3.28 We welcome the signing of the first-ever universal international legal instrument on combating crimes committed through the use of information and communications technologies (ICTs): the UN Convention against Cybercrime. We advocate its early entry into force and the timely elaboration of a relevant additional protocol thereto on cooperation in countering the use of ICTs for terrorist and extremist purposes as well as for drugs and arms trafficking.
3.29 We express our commitment to the agreement reached within the UN framework to create a permanent platform on international information security – the Global Mechanism on developments in the field of ICTs in the context of international security and advancing responsible State behaviour in the use of ICTs. We call for the elaboration of universal international treaties under the UN auspices aimed at shaping a just and equitable international information security system.

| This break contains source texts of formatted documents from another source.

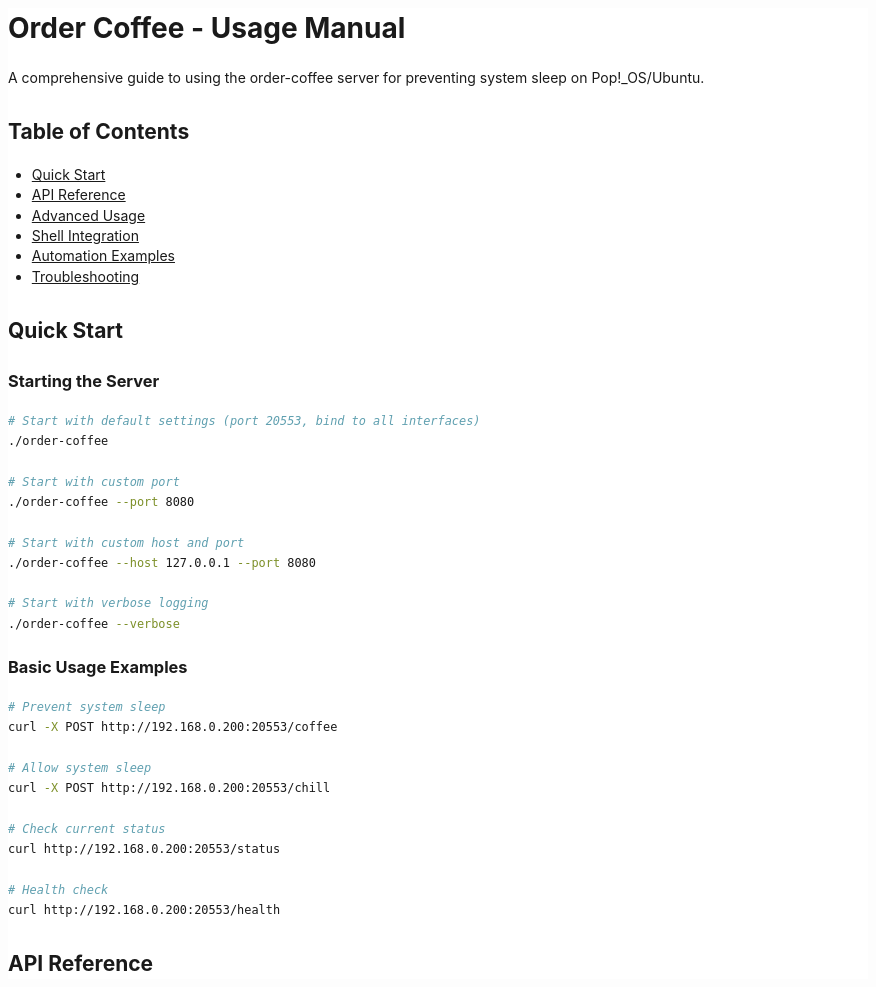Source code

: # Order Coffee - Usage Manual

A comprehensive guide to using the order-coffee server for preventing system sleep on Pop!_OS/Ubuntu.

## Table of Contents

- [Quick Start](#quick-start)
- [API Reference](#api-reference)
- [Advanced Usage](#advanced-usage)
- [Shell Integration](#shell-integration)
- [Automation Examples](#automation-examples)
- [Troubleshooting](#troubleshooting)

## Quick Start

### Starting the Server

```bash
# Start with default settings (port 20553, bind to all interfaces)
./order-coffee

# Start with custom port
./order-coffee --port 8080

# Start with custom host and port
./order-coffee --host 127.0.0.1 --port 8080

# Start with verbose logging
./order-coffee --verbose
```

### Basic Usage Examples

```bash
# Prevent system sleep
curl -X POST http://192.168.0.200:20553/coffee

# Allow system sleep
curl -X POST http://192.168.0.200:20553/chill

# Check current status
curl http://192.168.0.200:20553/status

# Health check
curl http://192.168.0.200:20553/health
```

## API Reference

3.30 We emphasise the importance of joint efforts to build the capacity of developing countries in addressing risks and threats to security in the use of ICTs, including through experience sharing and professional training. We are determined to foster enhanced collaboration among Russian and African competent authorities and to improve the legal framework for such cooperation.
3.31 We support the UN's central role in holding discussions on Artificial Intelligence (AI), with emphasis on ensuring the sovereignty of States and compliance with national legislation by AI systems developers as well as creating trustworthy technologies in the field. We express our willingness for joint global efforts to provide an AI governance framework that upholds our shared values, considers risks, builds trust and ensures broad and inclusive international cooperation in compliance with national laws.

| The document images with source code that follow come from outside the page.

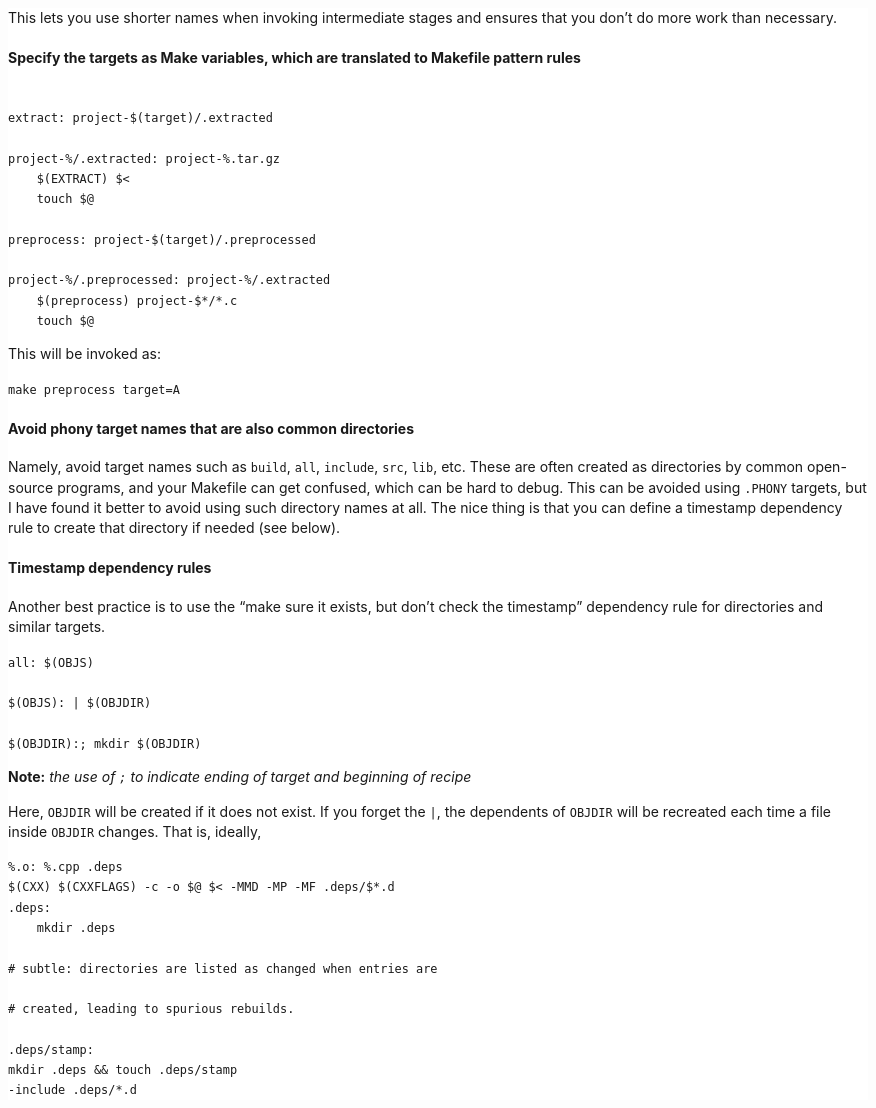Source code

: This lets you use shorter names when invoking intermediate stages and ensures that you don’t do more work than necessary.

#### Specify the targets as Make variables, which are translated to Makefile pattern rules

```

extract: project-$(target)/.extracted

project-%/.extracted: project-%.tar.gz
	$(EXTRACT) $<
	touch $@

preprocess: project-$(target)/.preprocessed

project-%/.preprocessed: project-%/.extracted
	$(preprocess) project-$*/*.c
	touch $@
```

This will be invoked as:

```
make preprocess target=A
```


#### Avoid phony target names that are also common directories

Namely, avoid target names such as `build`, `all`, `include`, `src`, `lib`, etc. These are often created as directories by common open-source programs, and your Makefile can get confused, which can be hard to debug. This can be avoided using `.PHONY` targets, but I have found it better to avoid using such directory names at all. The nice thing is that you can define a timestamp dependency rule to create that directory if needed (see below).

#### Timestamp dependency rules

Another best practice is to use the “make sure it exists, but don’t check the timestamp” dependency rule for directories and similar targets.

```
all: $(OBJS)

$(OBJS): | $(OBJDIR)

$(OBJDIR):; mkdir $(OBJDIR)

```

**Note:**  *the use of `;` to indicate ending of target and beginning of recipe*

Here, `OBJDIR` will be created if it does not exist. If you forget the `|`, the dependents of `OBJDIR` will be recreated each time a file inside `OBJDIR` changes. That is, ideally,

```
%.o: %.cpp .deps
$(CXX) $(CXXFLAGS) -c -o $@ $< -MMD -MP -MF .deps/$*.d
.deps:
	mkdir .deps

# subtle: directories are listed as changed when entries are

# created, leading to spurious rebuilds.

.deps/stamp:
mkdir .deps && touch .deps/stamp
-include .deps/*.d

```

3.32 Pursuant to the agreements reached, and as a follow-up of the steps already undertaken in the area, we intend to further enhance the Russia–Africa dialogue on information security, including by establishing a mechanism for regular consultations on the issue between Russia and African countries.
3.33 We welcome the recent developments leading to the agreement on a ceasefire in Gaza, and reaffirming the imperative of ensuring the full and timely implementation of all phases of the agreement so as to consolidate stability and facilitate the earliest possible return to normalcy.

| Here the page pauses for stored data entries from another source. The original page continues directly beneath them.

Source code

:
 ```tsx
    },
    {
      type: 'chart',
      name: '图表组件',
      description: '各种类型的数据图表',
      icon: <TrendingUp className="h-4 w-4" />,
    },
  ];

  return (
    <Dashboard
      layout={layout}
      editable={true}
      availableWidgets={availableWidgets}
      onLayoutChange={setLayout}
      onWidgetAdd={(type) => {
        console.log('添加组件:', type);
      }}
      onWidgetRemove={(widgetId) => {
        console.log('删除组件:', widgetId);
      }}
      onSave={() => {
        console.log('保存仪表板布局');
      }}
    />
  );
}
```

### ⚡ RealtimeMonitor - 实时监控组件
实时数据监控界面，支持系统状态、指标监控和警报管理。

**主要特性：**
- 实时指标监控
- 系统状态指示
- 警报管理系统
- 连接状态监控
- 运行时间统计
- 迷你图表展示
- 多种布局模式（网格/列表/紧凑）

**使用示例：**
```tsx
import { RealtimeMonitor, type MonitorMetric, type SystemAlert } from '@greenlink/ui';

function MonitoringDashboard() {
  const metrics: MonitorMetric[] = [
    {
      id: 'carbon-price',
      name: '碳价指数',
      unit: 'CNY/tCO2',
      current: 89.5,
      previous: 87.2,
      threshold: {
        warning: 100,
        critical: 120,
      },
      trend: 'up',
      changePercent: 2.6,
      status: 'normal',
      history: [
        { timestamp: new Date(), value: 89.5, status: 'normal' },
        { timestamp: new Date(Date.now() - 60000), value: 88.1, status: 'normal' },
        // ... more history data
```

3.34 We emphasize further the importance of the immediate commencement of early recovery and reconstruction efforts, as well as the unhindered delivery of humanitarian assistance to all those in need.
3.35 We commend, in this regard, the efforts undertaken by Egypt to maintain the ceasefire, facilitate the delivery of humanitarian aid into Gaza and to advance the efforts of Early Recovery, Reconstruction and Development of Gaza, including by organizing a conference for that purpose in close coordination with other stakeholders. We also underscore the importance of re-establishing the territorial and administrative unity between the West Bank and Gaza under the unified governance of the Palestinian Authority.
3.36 We reaffirm our commitment to a two-State solution based on international law, including relevant UN Security Council and UN General Assembly resolutions and the Arab Peace Initiative, whereby an independent and viable State of Palestine will live side by side with Israel in peace and security, in line with the internationally recognized lines of June 1967, which include the Gaza Strip and the West Bank of the Jordan River, with East Jerusalem as its capital.